What advice would you offer new teachers?
    The most important thing for a new teacher to do is be careful not to become an island. Find somebody you can ask questions. Because of the uniqueness of each situation, there will be something you are unprepared for or some unanticipated problem. Have people you can call and get answers from. I was lucky to grow up in a strong environment, but not a competitive one. Any of the band directors in that area were happy to answer any questions; there was never competitiveness, only a desire to help each other out. The camaraderie was what kept the high level of performance in Clayton County going for decades, because any time a new director came in he had an instant circle of people he could ask any question, whether brilliant or dumb, and get useful information. Have people you can ask questions, because you will have a list of them quickly.
    Be prepared for the investment of time required, particularly in a small school. You will have to spend some time editing music for small groups and making arrangements work with limited instrumentation. College students should take all the arranging classes they can find. Many young teachers do not realize that limited instrumentation is not an excuse at band festivals. If you don’t have a horn, but there is an important line, cover it with another instrument.
    Ignore the grass-is-always-greener urge. If you are lucky enough as a band director to be in a place where you enjoy your job most days, the community and administration supports you, and the students respond to you and your teaching, think long and hard before changing positions. There are a couple of jobs that I left voluntarily in Georgia before I should have because the grass looked greener elsewhere. I try to cherish each day now in Frankfort. The old cliché is true: life is short, and teaching careers are even shorter. Finding a good situation to teach in is a stroke of good fortune, so do not be quick to abandon it. After all, there are no perfect positions out there, no matter how hard you look or how many times you change jobs.
    I wish I had been more flexible toward people and situations. It is okay to be rigid on musical matters – a wrong note is wrong, being out-of-tune is wrong, playing in a rest is wrong – but the old-school band director was harsh and rigid on everything, not on just the musical aspects. I am much more flexible and tolerant on non-musical matters this time around, so much so that my wife is often amazed when she is around my bands.
If a band is functioning the way it should, the director gets back more than he gives. My trumpet player who wants to be a music major was a sixth grader when I started here, so I’ve gotten to watch her develop as a musician. I also have a freshman saying she wants to be a music teacher. This has been a great way to cap off a career that started at a fabulous situation in Clayton County, Georgia. 


    Dan Wilson is a native of Atlanta, Georgia and earned bachelor’s and master’s degrees in music education from Georgia State University as well as a specialist degree in educational leadership from the University of Southern Mississippi.
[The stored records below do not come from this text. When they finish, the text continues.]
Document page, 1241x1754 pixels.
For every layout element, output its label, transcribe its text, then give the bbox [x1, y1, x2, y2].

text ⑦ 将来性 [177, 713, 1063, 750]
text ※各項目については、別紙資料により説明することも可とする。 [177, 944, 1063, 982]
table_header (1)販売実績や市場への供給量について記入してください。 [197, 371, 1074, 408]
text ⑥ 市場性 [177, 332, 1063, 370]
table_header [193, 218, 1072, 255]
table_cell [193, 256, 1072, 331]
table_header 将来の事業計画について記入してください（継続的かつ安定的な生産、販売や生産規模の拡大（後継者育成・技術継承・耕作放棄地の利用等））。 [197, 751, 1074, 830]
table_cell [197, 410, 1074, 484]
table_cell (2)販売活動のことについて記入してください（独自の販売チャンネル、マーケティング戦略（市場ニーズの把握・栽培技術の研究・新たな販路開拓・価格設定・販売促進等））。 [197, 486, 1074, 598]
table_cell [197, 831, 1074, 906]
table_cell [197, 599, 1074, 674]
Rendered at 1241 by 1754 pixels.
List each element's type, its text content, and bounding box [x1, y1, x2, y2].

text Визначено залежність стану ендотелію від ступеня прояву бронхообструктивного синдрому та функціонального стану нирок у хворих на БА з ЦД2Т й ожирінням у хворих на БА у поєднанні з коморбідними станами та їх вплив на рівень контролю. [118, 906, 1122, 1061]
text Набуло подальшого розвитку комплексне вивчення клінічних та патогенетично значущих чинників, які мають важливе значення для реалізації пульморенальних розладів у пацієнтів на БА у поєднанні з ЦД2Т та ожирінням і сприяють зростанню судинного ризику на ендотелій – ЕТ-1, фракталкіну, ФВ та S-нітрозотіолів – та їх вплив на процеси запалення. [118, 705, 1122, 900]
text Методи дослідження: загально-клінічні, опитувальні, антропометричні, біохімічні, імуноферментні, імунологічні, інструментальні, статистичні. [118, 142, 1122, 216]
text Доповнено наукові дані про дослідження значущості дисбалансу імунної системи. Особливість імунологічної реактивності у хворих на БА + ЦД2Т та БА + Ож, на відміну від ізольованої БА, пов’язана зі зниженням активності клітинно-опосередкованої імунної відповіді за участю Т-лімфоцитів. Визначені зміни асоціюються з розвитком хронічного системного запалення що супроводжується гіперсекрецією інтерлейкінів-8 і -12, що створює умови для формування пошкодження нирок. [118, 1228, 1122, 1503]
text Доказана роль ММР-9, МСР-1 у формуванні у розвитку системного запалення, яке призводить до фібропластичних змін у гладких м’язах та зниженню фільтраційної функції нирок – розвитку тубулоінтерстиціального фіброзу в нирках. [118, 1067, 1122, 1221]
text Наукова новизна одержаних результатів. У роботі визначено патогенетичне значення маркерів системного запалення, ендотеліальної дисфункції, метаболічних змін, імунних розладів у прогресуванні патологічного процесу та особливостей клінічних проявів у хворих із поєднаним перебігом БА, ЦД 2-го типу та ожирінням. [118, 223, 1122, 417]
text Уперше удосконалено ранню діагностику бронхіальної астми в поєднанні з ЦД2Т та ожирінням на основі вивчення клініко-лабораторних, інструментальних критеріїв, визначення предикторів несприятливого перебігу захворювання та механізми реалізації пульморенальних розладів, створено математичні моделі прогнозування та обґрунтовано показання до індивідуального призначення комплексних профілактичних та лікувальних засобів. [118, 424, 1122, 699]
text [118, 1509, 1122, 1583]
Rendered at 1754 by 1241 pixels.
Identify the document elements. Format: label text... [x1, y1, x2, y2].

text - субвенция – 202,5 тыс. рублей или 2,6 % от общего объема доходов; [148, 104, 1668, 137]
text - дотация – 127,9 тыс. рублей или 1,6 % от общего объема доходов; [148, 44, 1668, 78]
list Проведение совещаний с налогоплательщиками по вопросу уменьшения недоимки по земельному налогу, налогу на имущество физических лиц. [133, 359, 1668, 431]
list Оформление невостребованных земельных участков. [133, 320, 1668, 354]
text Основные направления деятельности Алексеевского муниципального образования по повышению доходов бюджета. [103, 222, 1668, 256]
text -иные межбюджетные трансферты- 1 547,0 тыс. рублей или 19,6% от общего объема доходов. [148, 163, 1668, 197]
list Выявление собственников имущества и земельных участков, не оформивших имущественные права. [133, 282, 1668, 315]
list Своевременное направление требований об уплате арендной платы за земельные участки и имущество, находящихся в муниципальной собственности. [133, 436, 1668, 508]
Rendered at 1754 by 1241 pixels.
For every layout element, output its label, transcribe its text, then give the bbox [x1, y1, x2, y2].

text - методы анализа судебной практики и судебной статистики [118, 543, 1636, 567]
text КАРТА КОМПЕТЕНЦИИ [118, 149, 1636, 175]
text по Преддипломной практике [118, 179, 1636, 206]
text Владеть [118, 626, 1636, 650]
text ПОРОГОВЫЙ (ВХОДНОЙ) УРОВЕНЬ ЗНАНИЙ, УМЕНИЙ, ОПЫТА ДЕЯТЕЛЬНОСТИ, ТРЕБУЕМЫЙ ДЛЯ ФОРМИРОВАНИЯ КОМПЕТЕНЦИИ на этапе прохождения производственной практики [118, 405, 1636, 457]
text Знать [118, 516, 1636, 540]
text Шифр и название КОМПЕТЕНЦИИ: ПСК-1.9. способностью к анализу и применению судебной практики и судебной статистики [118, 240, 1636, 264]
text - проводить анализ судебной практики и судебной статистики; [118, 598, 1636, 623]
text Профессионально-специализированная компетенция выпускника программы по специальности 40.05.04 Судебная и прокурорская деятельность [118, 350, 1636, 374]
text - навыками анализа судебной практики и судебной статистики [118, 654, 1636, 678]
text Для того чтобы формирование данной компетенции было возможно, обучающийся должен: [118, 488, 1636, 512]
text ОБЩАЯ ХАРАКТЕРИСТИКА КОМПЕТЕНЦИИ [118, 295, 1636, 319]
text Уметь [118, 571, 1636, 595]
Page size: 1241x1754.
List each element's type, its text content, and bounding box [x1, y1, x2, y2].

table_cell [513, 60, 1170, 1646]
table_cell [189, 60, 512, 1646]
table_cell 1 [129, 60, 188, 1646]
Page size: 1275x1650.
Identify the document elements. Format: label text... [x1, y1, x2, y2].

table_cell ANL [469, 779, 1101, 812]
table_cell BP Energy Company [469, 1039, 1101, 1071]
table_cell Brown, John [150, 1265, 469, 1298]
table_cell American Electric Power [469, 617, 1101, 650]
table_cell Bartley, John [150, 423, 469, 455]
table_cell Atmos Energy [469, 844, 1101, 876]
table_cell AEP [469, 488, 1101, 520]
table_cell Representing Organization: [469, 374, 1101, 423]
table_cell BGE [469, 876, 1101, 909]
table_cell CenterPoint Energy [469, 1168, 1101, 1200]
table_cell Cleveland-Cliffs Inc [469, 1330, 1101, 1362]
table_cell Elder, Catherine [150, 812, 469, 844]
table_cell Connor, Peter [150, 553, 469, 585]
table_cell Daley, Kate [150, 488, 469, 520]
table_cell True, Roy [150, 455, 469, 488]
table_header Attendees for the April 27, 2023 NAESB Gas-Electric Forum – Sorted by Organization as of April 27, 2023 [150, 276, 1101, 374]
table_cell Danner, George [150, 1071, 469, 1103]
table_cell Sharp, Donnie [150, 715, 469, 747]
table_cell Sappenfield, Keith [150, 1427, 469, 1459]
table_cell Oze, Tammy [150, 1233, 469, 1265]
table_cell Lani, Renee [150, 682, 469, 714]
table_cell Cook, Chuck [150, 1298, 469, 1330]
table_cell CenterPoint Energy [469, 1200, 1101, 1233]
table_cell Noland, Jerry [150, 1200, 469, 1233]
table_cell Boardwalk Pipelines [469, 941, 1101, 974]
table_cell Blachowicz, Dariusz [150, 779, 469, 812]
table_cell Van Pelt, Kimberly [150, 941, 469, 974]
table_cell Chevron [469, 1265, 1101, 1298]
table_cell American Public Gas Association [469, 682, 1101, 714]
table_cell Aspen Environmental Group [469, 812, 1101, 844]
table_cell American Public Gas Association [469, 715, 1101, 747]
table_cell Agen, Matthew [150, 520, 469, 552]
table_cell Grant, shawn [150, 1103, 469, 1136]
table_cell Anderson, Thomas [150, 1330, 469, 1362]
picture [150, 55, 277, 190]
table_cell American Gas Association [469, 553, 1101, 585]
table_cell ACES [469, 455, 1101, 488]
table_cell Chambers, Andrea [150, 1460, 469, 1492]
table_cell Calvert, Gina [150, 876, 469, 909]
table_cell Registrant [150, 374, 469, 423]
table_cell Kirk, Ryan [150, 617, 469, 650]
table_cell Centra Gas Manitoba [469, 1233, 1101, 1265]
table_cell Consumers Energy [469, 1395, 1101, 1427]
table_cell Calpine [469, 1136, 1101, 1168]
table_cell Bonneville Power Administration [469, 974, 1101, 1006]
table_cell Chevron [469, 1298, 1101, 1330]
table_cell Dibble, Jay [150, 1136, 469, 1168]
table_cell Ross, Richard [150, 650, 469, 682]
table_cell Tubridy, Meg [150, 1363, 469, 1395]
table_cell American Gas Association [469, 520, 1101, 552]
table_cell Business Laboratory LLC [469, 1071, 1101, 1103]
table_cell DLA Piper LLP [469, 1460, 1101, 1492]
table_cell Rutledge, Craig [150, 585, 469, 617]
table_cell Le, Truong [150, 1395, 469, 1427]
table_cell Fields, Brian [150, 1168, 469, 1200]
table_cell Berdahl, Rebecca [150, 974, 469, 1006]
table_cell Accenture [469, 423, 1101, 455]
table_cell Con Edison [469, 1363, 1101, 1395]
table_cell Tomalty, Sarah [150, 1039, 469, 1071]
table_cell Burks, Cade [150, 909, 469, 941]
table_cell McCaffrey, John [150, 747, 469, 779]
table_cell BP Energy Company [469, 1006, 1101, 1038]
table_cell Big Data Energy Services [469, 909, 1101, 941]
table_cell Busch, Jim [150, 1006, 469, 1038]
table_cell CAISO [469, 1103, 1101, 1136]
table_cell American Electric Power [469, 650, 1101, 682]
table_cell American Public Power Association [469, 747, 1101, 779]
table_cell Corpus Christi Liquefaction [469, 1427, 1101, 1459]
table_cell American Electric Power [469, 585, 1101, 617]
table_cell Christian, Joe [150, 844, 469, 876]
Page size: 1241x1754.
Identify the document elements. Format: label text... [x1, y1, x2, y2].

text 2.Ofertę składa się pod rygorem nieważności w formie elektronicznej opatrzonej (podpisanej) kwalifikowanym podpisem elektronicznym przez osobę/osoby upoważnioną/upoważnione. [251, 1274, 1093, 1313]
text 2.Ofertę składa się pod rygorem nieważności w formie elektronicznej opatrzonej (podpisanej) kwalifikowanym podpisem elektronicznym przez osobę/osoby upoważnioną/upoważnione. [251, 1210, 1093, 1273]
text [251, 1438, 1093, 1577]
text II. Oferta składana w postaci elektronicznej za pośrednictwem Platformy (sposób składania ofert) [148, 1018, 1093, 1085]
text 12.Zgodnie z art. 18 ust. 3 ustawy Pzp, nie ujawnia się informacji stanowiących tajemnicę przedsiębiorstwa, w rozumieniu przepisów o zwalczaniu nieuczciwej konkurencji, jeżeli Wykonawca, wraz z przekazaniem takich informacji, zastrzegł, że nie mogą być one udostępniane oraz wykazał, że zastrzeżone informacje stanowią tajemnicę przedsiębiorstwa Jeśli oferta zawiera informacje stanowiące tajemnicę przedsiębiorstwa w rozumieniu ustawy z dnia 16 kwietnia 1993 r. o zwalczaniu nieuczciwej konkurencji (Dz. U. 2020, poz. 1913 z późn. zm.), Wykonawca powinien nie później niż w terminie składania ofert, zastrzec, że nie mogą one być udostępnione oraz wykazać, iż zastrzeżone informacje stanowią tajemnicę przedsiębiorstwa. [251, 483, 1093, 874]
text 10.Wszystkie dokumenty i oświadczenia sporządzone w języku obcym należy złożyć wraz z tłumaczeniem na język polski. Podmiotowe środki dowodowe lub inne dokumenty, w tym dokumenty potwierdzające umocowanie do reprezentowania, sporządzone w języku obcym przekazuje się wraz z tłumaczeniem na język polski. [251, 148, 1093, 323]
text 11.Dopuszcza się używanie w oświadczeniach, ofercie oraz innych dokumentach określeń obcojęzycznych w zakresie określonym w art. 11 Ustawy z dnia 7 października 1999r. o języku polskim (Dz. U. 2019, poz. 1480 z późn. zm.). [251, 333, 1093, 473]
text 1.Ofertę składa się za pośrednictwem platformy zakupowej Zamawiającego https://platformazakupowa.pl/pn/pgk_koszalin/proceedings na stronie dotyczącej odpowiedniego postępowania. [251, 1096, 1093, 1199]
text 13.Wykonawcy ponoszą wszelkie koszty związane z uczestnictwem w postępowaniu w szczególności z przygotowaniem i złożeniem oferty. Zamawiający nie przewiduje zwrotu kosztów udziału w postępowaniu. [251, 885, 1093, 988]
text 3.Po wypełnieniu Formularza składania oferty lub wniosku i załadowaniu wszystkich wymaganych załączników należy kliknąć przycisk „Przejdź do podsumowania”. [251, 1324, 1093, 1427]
Prior to his second career in Michigan, Wilson was a school band director in Georgia for two decades followed by various positions in public school administration until his retirement from Georgia in 2006. During his more than 30 years in music education, he has worked with all ages, teaching music to kindergarten children through college undergraduates and supervising teachers during his years as an administrator. As a band director, Wilson’s bands have earned numerous honors, including invitations to perform at state, regional, and national music education conferences.